Dawn of civilization: People start selling food on the side of the road. Other people buy, barter, or kill for it.

Mid-1990s: Taco trucks begin appearing on the streets of Seattle.

Late 1990s and early 2000s: Food stalls—hamburgers, crepes, strudel, ice cream carts—join the growing neighborhood farmers markets, and Seattleites learn how to eat and shop.

2005-ish: National food magazines discover what most of us have known for a decade—that taco trucks actually serve great food.

August 2007: Josh Henderson and Danny Sizemore (no longer involved) launch Skillet Street Food; the Airstream trailer serving hamburgers with bacon jam and other upscale-at-a-bargain lunches becomes a cult phenomenon.

November 2008: Kogi Korean BBQ Truck launches in Los Angeles, and within two months has attracted national press—not just for serving Korean tacos but for Twittering its ever-changing location.

Immediately after: Everyone in Seattle begins Twittering.
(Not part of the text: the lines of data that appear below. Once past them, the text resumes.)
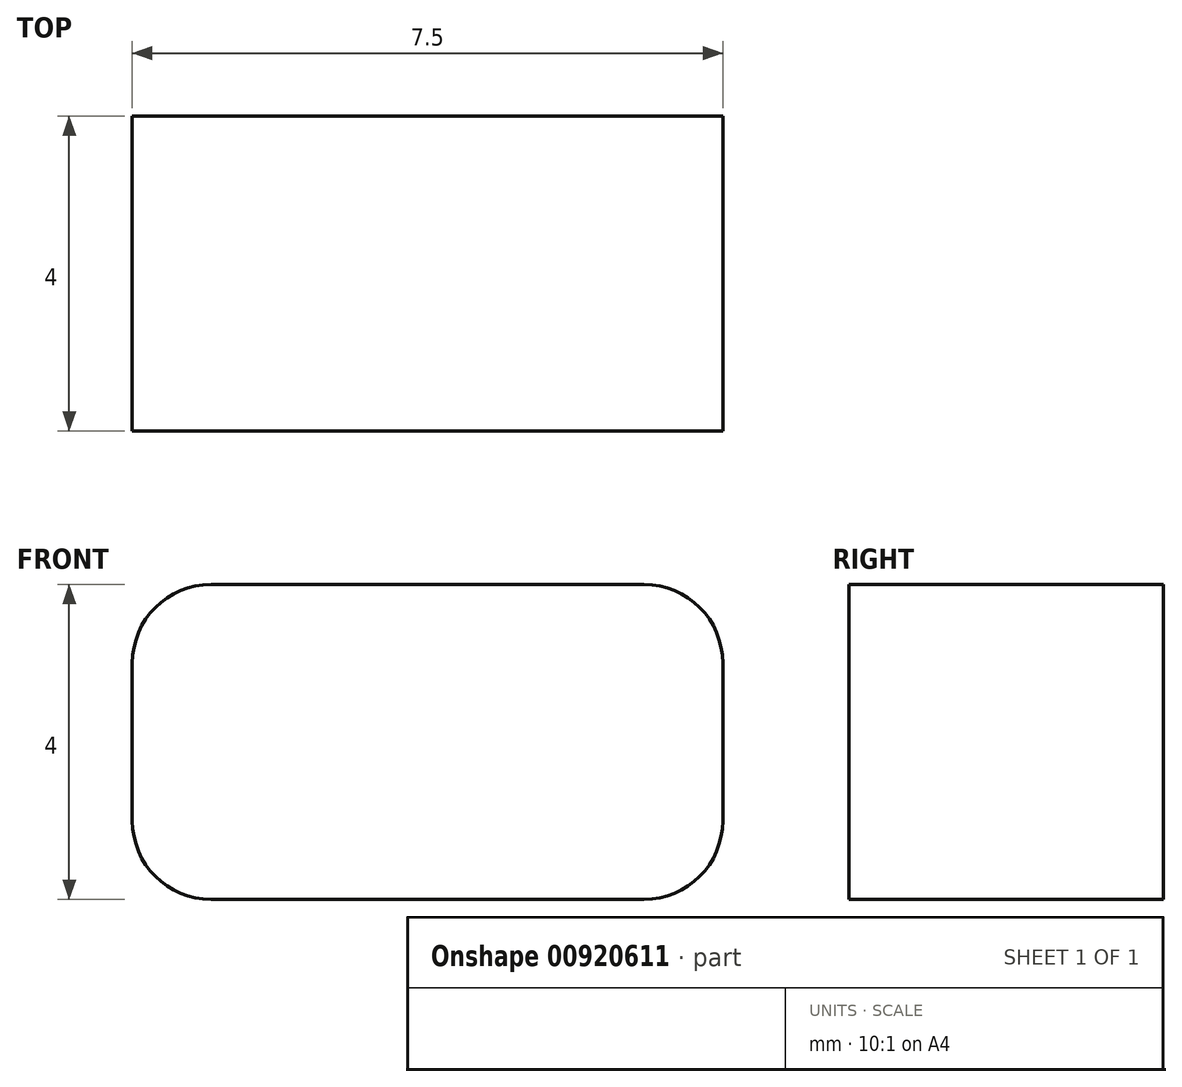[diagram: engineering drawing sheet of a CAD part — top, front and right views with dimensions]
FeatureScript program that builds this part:
annotation { "Feature Type Name" : "Feature", "Feature Type Description" : "" }
export const myFeature = defineFeature(function(context is Context, id is Id, definition is map)
    precondition{}
    {
        {
            var Q0;
            Q0=qCreatedBy(makeId("Front.planeOp"),FACE);
            var sketch = newSketch(context, id + "F0", { "sketchPlane" : qUnion([Q0])});
            skLineSegment(sketch, "E0.bottom", {"start": v(3.75, 2) * mm, "end": v(-3.75, 2) * mm});
            skLineSegment(sketch, "E0.top", {"start": v(3.75, -2) * mm, "end": v(-3.75, -2) * mm});
            skLineSegment(sketch, "E0.left", {"start": v(3.75, 2) * mm, "end": v(3.75, -2) * mm});
            skLineSegment(sketch, "E0.right", {"start": v(-3.75, 2) * mm, "end": v(-3.75, -2) * mm});
            skPoint(sketch, "E0.middle", {"position": v(0, 0) * mm});
            skSolve(sketch);
        }
        {
            var Q0;
            Q0=makeQuery(id+"F0.imprint","IMPRINT",FACE,{"disambiguationData":[TD([[makeQuery(id+"F0.imprint","IMPRINT",EDGE,{"derivedFrom":sQuery(id+"F0.wireOp",EDGE,"E0.bottom")}),1.0]])]});
            extrude(context, id + "F1", {"entities" : qUnion([Q0]), "depth" : 4 * mm, "offsetDistance" : 25 * mm, "symmetric" : true});
        }
        {
            var Q0;
            Q0=makeQuery(id+"F1.opExtrude","SWEPT_EDGE",EDGE,{"disambiguationData":[OSD([sQuery(id+"F0.wireOp",EDGE,"E0.bottom"),sQuery(id+"F0.wireOp",EDGE,"E0.right")])]});
            var Q1;
            Q1=makeQuery(id+"F1.opExtrude","SWEPT_EDGE",EDGE,{"disambiguationData":[OSD([sQuery(id+"F0.wireOp",EDGE,"E0.top"),sQuery(id+"F0.wireOp",EDGE,"E0.right")])]});
            var Q2;
            Q2=makeQuery(id+"F1.opExtrude","SWEPT_EDGE",EDGE,{"disambiguationData":[OSD([sQuery(id+"F0.wireOp",EDGE,"E0.bottom"),sQuery(id+"F0.wireOp",EDGE,"E0.left")])]});
            var Q3;
            Q3=makeQuery(id+"F1.opExtrude","SWEPT_EDGE",EDGE,{"disambiguationData":[OSD([sQuery(id+"F0.wireOp",EDGE,"E0.top"),sQuery(id+"F0.wireOp",EDGE,"E0.left")])]});
            fillet(context, id + "F2", {"entities" : qUnion([Q0, Q1, Q2, Q3]), "radius" : 1 * mm, "tangentPropagation" : true, "allowEdgeOverflow" : false});
        }
    });
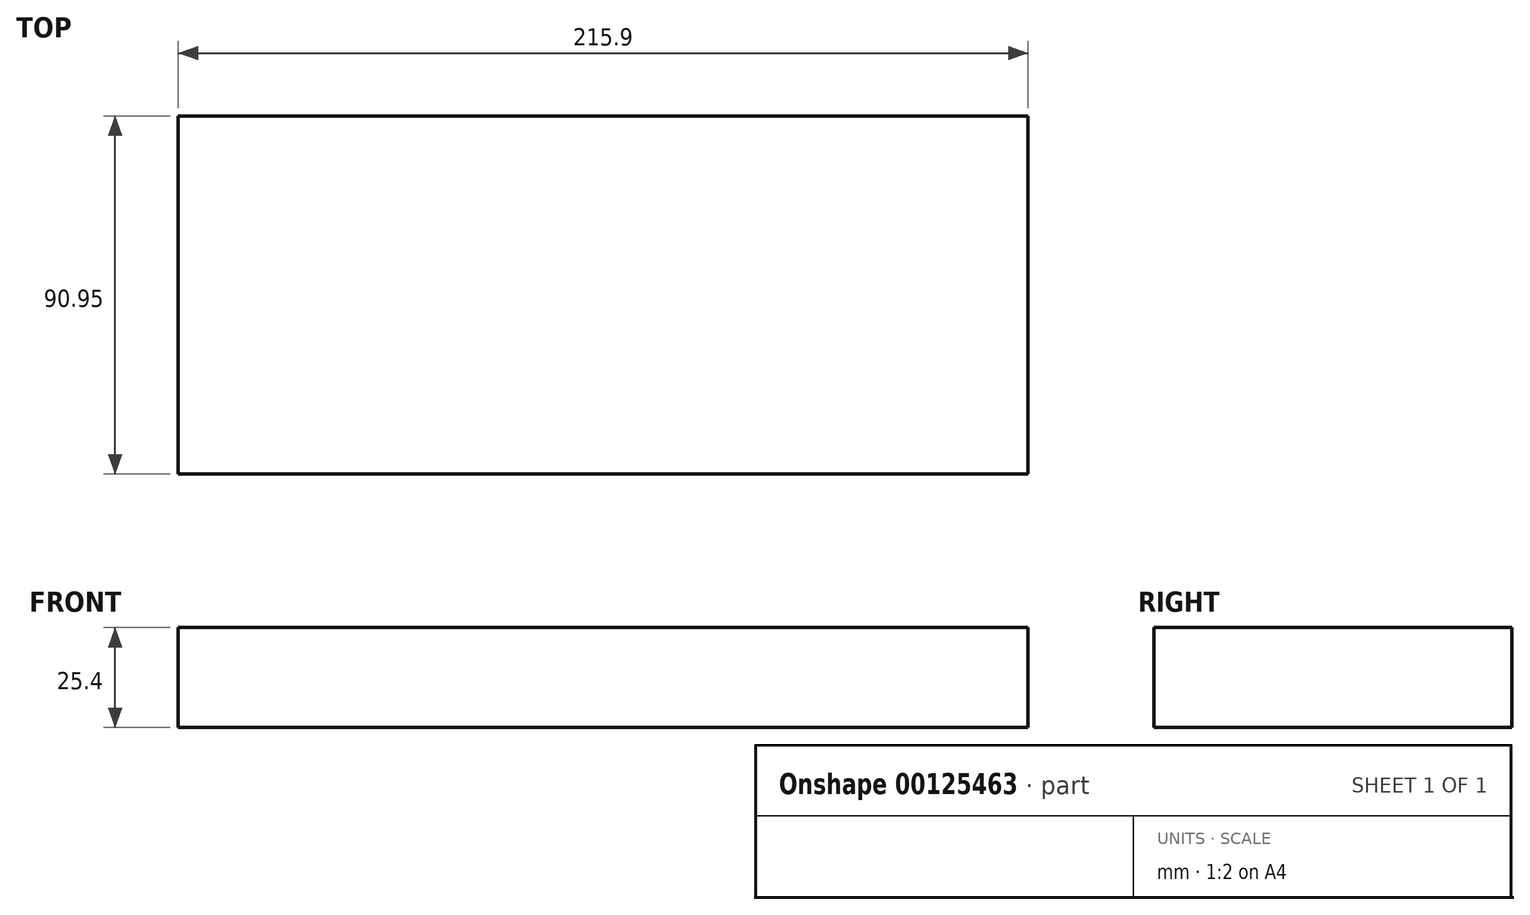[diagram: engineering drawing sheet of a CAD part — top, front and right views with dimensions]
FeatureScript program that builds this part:
annotation { "Feature Type Name" : "Feature", "Feature Type Description" : "" }
export const myFeature = defineFeature(function(context is Context, id is Id, definition is map)
    precondition{}
    {
        {
            var Q0;
            Q0=qCreatedBy(makeId("Top.planeOp"),FACE);
            var sketch = newSketch(context, id + "F0", { "sketchPlane" : qUnion([Q0])});
            skLineSegment(sketch, "E0.bottom", {"start": v(0, 0) * mm, "end": v(215.9, 0) * mm});
            skLineSegment(sketch, "E0.top", {"start": v(0, -90.95) * mm, "end": v(215.9, -90.95) * mm});
            skLineSegment(sketch, "E0.left", {"start": v(0, 0) * mm, "end": v(0, -90.95) * mm});
            skLineSegment(sketch, "E0.right", {"start": v(215.9, 0) * mm, "end": v(215.9, -90.95) * mm});
            skSolve(sketch);
        }
        {
            var Q0;
            Q0=makeQuery(id+"F0.imprint","IMPRINT",FACE,{"disambiguationData":[TD([[makeQuery(id+"F0.imprint","IMPRINT",EDGE,{"derivedFrom":sQuery(id+"F0.wireOp",EDGE,"E0.bottom")}),-1.0]])]});
            extrude(context, id + "F1", {"entities" : qUnion([Q0]), "depth" : 25.4 * mm});
        }
    });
Immediately after that: Everyone in Seattle begins hating on Twitter.

Summer 2009: Four new street-food vendors here—three trucks, one a guerrilla stall operating out of an existing restaurant—join in the game. News flash: On July 10, Parfait, an ice cream truck serving organic ice cream (@parfaiticecream, natch!), starts appearing in Queen Anne and Crown Hill. That makes five.

Mid-August 2009: Henderson, with Gabe Claycamp, plans to throw a Seattle Street Food Fair, though according to Henderson the lineup and the location are still being negotiated.